Spectral Reversal to Create a High-Pass Filter

This article presents spectral reversal, a technique to turn a low-pass filter into a high-pass filter. Spectral reversal is an alternative for spectral inversion, as described in How to Create a Simple High-Pass Filter.

The windowed-sinc filter that is described in this article is an example of a Finite Impulse Response (FIR) filter.

Spectral Reversal

Starting from the cutoff frequency \(f_c\) and the transition bandwidth (or roll-off) \(b\), first create a low-pass filter as described in How to Create a Simple Low-Pass Filter. The normalized low-pass filter from that article, again for \(f_c=0.1\) and \(b=0.08\), is shown as the left image in Figure 1.

The spectral reversal of a filter \(h[n]\) is computed by changing the sign of every other value in \(h[n]\), i.e., by multiplying \(h[n]\) with the sequence \(1,-1,1,-1,\ldots\) Hence, the coefficients of the new filter can be written elegantly as \((-1)^nh[n]\).

This produces the filter shown as the right image in Figure 1.

Figure 1. Low-pass (left) and high-pass (right) filters.Figure 1. Low-pass (left) and high-pass (right) filters.

The frequency response of the high-pass filter is then as shown in Figure 2.

Figure 2. Frequency response on a linear (left) and logarithmic (right) scale.Figure 2. Frequency response on a linear (left) and logarithmic (right) scale.

Work to do:
(A) Using the article on spectral reversal, explain why the coefficients of the new filter can be written as \((-1)^nh[n]\). Answer in one to three sentences.
(B) Write the next part of the article on spectral reversal, starting after its last sentence.
The records that come after this text are not needed.

Given entries:
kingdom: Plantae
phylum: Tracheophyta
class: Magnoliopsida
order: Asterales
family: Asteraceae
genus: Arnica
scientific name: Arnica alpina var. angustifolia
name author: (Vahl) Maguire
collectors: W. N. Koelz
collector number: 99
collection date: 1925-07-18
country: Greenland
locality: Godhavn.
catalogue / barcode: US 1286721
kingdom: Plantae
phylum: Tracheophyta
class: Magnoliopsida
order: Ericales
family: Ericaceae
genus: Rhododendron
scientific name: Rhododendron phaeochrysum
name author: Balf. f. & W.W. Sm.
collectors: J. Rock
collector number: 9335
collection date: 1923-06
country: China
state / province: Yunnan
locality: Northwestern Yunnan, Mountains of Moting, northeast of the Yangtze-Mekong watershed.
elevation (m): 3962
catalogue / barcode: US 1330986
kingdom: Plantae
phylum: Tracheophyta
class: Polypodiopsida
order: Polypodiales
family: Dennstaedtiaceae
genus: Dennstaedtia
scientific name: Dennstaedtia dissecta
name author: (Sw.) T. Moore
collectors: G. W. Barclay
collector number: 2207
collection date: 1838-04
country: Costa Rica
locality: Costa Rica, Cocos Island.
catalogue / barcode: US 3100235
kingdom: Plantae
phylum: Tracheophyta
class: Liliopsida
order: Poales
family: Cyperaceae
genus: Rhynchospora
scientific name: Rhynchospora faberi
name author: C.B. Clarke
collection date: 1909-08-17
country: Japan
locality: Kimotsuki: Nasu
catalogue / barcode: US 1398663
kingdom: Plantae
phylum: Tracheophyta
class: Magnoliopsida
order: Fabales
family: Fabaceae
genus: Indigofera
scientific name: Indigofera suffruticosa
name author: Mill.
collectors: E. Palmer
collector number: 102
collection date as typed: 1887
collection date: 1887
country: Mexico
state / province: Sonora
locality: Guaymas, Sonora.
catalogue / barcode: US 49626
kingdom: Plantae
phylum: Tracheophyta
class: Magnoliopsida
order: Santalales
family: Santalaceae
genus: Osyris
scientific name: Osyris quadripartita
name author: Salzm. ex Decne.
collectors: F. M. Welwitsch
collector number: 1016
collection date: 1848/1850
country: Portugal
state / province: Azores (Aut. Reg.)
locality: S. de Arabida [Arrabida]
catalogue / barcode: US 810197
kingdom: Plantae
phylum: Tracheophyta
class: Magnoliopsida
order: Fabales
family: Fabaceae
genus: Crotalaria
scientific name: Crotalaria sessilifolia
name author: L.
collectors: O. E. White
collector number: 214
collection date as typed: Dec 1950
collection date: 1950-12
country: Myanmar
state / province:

The replies:
(A) Spectral reversal changes the sign of every other value in \(h[n]\), which is the same as multiplying \(h[n]\) by the sequence \(1,-1,1,-1,\ldots\) That alternating sequence is \((-1)^n\), so each coefficient of the new filter is \((-1)^nh[n]\).

(B)
This frequency response is a “left-right flipped” version of the frequency response of the low-pass filter. In contrast, the spectral inversion filter from How to Create a Simple High-Pass Filter was an “upside down” version of the original low-pass filter.

Why Does Spectral Reversal Work?

The spectral reversal technique is based on the so-called shift theorem of the Fourier transform. Formulated for the discrete case, the shift theorem says that, for a Fourier transform pair \(x[n]\longleftrightarrow X[k]\), a shift by \(s\) samples in the frequency domain is equivalent with multiplying by a complex exponential in the time domain, as

\[x[n]e^{i2\pi ns/N}\longleftrightarrow X[k-s].\]

In general, the result of doing this will be complex. This is not a problem, but let’s investigate in which circumstances the result is not complex. This is may be easiest to see with the complex exponential rewritten using Euler’s Identity,

\[e^{i2\pi ns/N}=\cos(2\pi ns/N)+i\sin(2\pi ns/N).\]

This expression is real if the sine term is zero, which is the case if the angle is zero or \(\pi\).

We get this result if we shift by \(s=N/2\) samples, because then the angles become \(2\pi ns/N=n\pi\). Of course, in that case the complete expression becomes \(\cos(n\pi)\), which is exactly the sequence \(1,-1,1,-1,\ldots\)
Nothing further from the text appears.